The garden is hoping to raise money to build Sam a commemorative bench. "He was a very popular tortoise so there is a lot of people that would like to have to have that for a remembrance for Sam," said Kathy.
When Sam reached his mid 50's, a heart condition took a toll. "We thought he was going live beyond all of us," said Julian.
Before he passed away, Sam needed a feeding tube and a ride to a vet clinic but how do you move a nearly 600-pound tortoise? "The Encinitas Fire Department," said Julian, "Six firemen came out here and put him in a stretcher and got him into his trailer so we could take him down there."
Julian says Sam was happy and comfortable in his final months. "It's truly like losing a family member," said Julian.
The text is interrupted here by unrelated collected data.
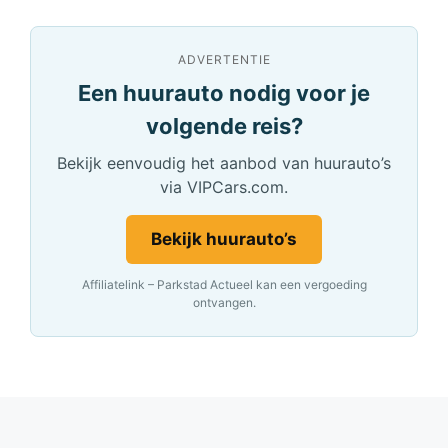
ADVERTENTIE
Een huurauto nodig voor je
volgende reis?
Bekijk eenvoudig het aanbod van huurauto’s
via VIPCars.com.
Bekijk huurauto’s
Affiliatelink – Parkstad Actueel kan een vergoeding
ontvangen.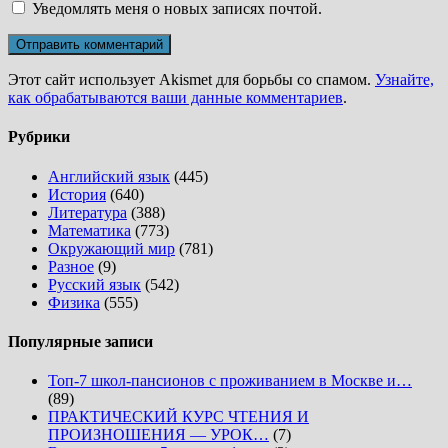
Уведомлять меня о новых записях почтой.
Этот сайт использует Akismet для борьбы со спамом.
Узнайте,
как обрабатываются ваши данные комментариев
.
Рубрики
Английский язык
(445)
История
(640)
Литература
(388)
Математика
(773)
Окружающий мир
(781)
Разное
(9)
Русский язык
(542)
Физика
(555)
Популярные записи
Топ-7 школ-пансионов с проживанием в Москве и…
(89)
ПРАКТИЧЕСКИЙ КУРС ЧТЕНИЯ И
ПРОИЗНОШЕНИЯ — УРОК…
(7)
Sam may have moved slowly, but Julian says he reminded all of us how fast life passes. "Value the time that we have because nobody knows how much time we are going to have," said Julian.
Sam was humanely euthanized on November 5th after a prolonged illness that was determined to be a heart condition. "Galapagos tortoises are known to be the longest-lived vertebrate animals and regularly live in excess of 100 years. We had always believed Sam would outlive all of the adults who were involved with him. This, of course, did not happen and while we miss him terribly, we are confident he enjoyed the life that he had, and it serves to remind us how we should also value and make the most of the time we have," said Julian.